● Your assignment
A faithful, complete copy of the entries below is required, with images removed.

(Saved entries)
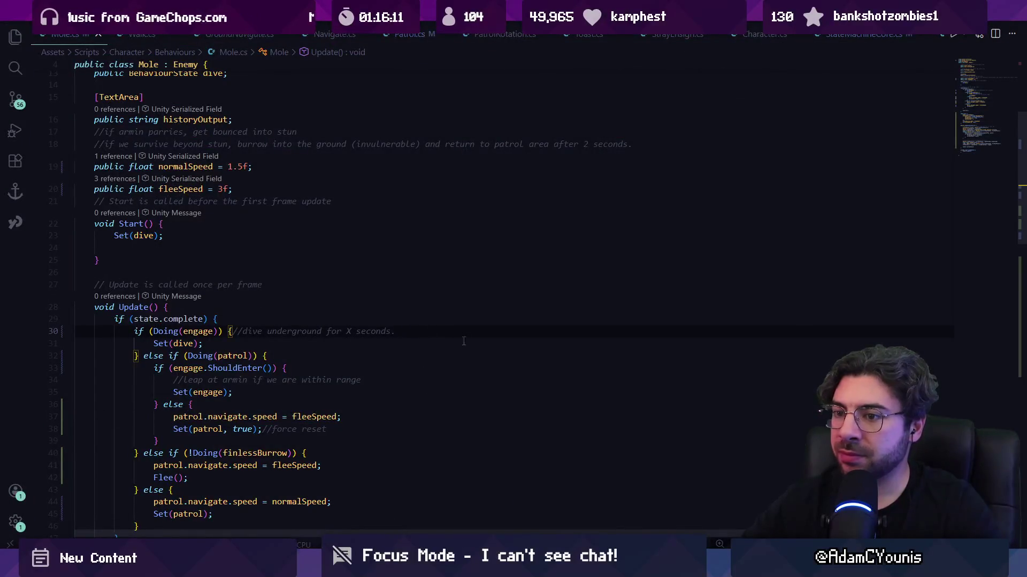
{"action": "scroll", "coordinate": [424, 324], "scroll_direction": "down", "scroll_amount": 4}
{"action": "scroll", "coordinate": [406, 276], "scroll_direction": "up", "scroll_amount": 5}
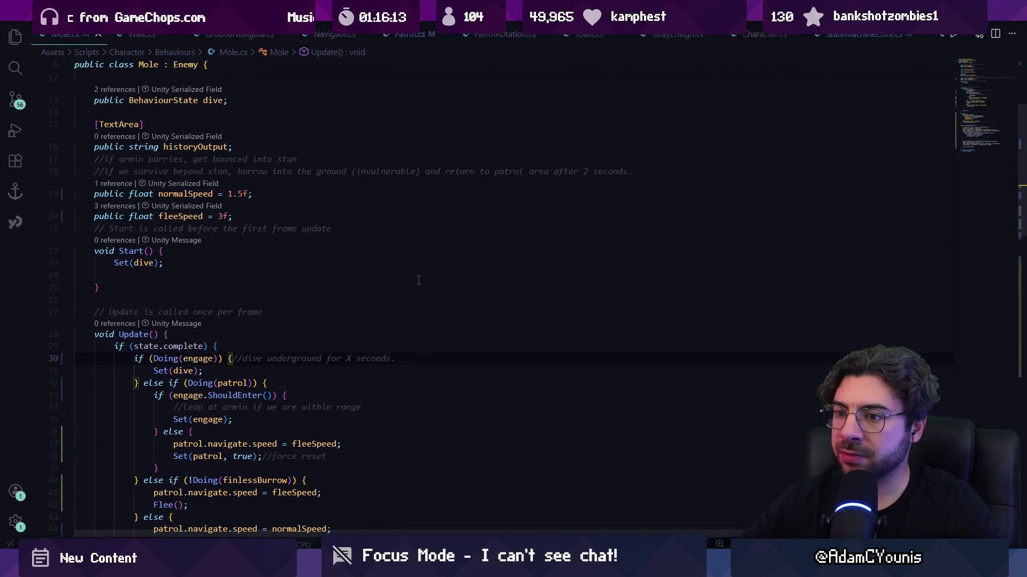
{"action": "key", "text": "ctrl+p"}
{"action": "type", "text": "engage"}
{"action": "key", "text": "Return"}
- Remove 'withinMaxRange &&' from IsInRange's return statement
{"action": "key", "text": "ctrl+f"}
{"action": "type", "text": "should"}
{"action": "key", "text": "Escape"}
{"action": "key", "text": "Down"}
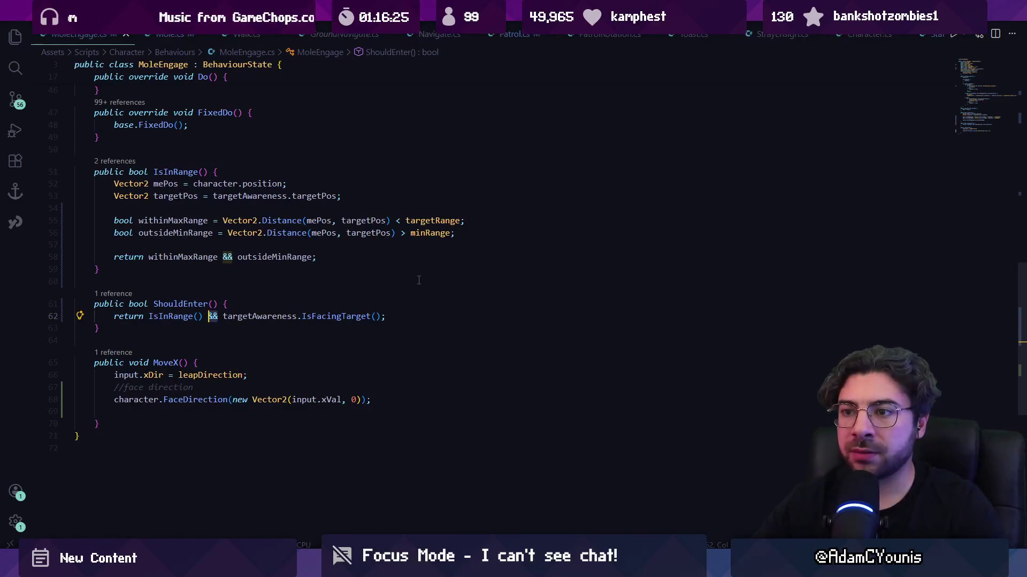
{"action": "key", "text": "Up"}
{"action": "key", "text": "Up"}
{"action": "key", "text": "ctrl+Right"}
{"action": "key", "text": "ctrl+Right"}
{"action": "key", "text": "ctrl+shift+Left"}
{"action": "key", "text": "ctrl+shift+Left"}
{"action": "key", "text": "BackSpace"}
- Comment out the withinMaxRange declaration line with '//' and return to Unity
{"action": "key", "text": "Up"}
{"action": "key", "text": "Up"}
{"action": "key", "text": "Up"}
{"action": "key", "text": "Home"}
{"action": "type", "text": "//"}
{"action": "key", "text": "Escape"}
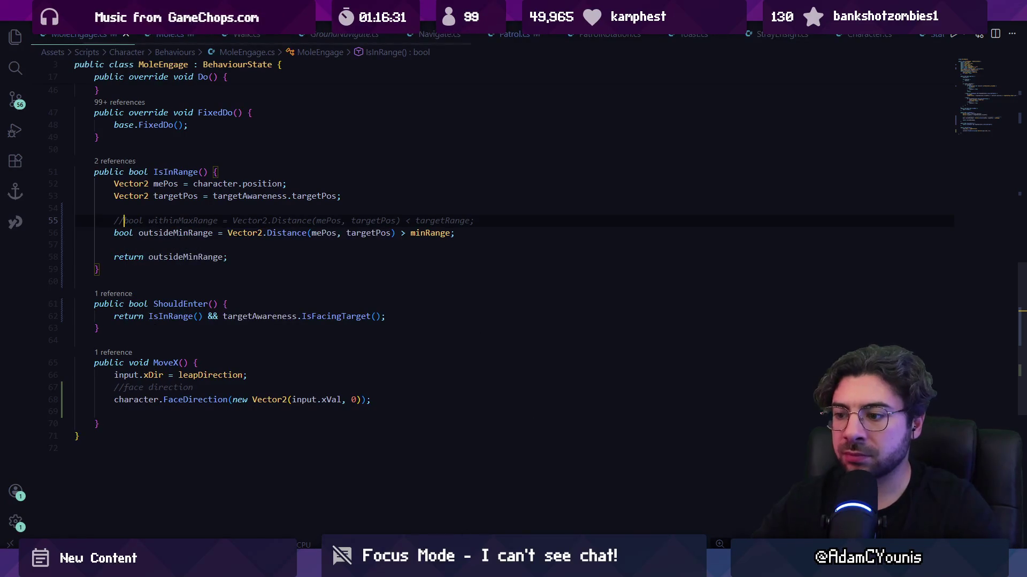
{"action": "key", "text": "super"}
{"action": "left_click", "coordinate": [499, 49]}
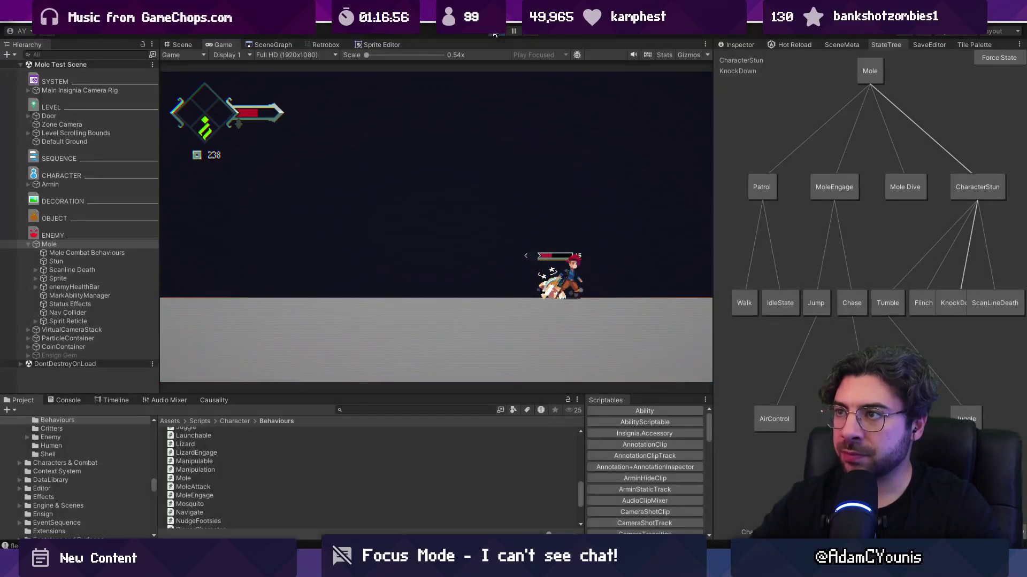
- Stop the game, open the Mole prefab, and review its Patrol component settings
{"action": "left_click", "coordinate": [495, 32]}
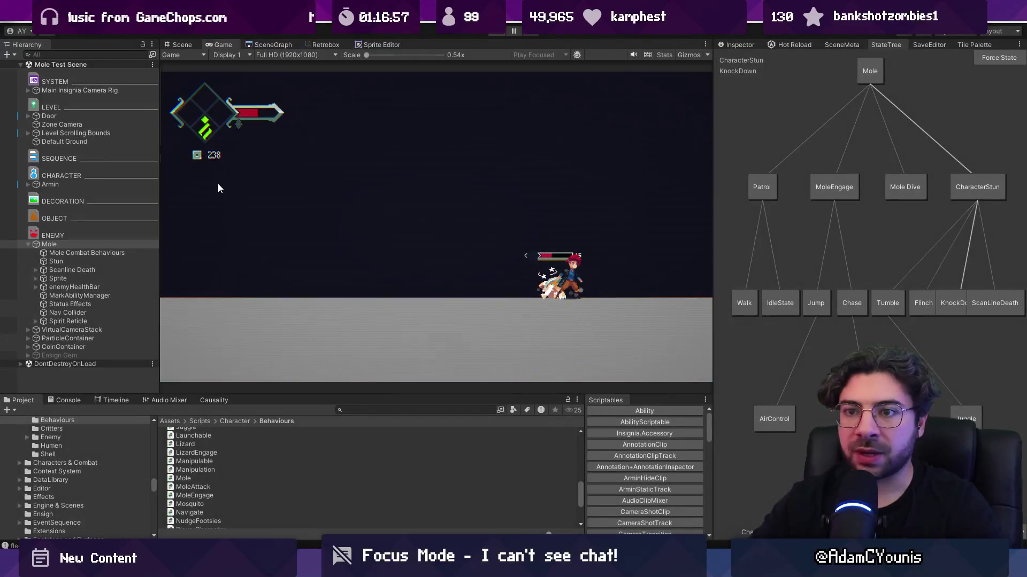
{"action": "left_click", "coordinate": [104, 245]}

● Response box
{"action": "scroll", "coordinate": [424, 324], "scroll_direction": "down", "scroll_amount": 4}
{"action": "scroll", "coordinate": [406, 276], "scroll_direction": "up", "scroll_amount": 5}
{"action": "key", "text": "ctrl+p"}
{"action": "type", "text": "engage"}
{"action": "key", "text": "Return"}
- Remove 'withinMaxRange &&' from IsInRange's return statement
{"action": "key", "text": "ctrl+f"}
{"action": "type", "text": "should"}
{"action": "key", "text": "Escape"}
{"action": "key", "text": "Down"}
{"action": "key", "text": "Up"}
{"action": "key", "text": "Up"}
{"action": "key", "text": "ctrl+Right"}
{"action": "key", "text": "ctrl+Right"}
{"action": "key", "text": "ctrl+shift+Left"}
{"action": "key", "text": "ctrl+shift+Left"}
{"action": "key", "text": "BackSpace"}
- Comment out the withinMaxRange declaration line with '//' and return to Unity
{"action": "key", "text": "Up"}
{"action": "key", "text": "Up"}
{"action": "key", "text": "Up"}
{"action": "key", "text": "Home"}
{"action": "type", "text": "//"}
{"action": "key", "text": "Escape"}
{"action": "key", "text": "super"}
{"action": "left_click", "coordinate": [499, 49]}
- Stop the game, open the Mole prefab, and review its Patrol component settings
{"action": "left_click", "coordinate": [495, 32]}
{"action": "left_click", "coordinate": [104, 245]}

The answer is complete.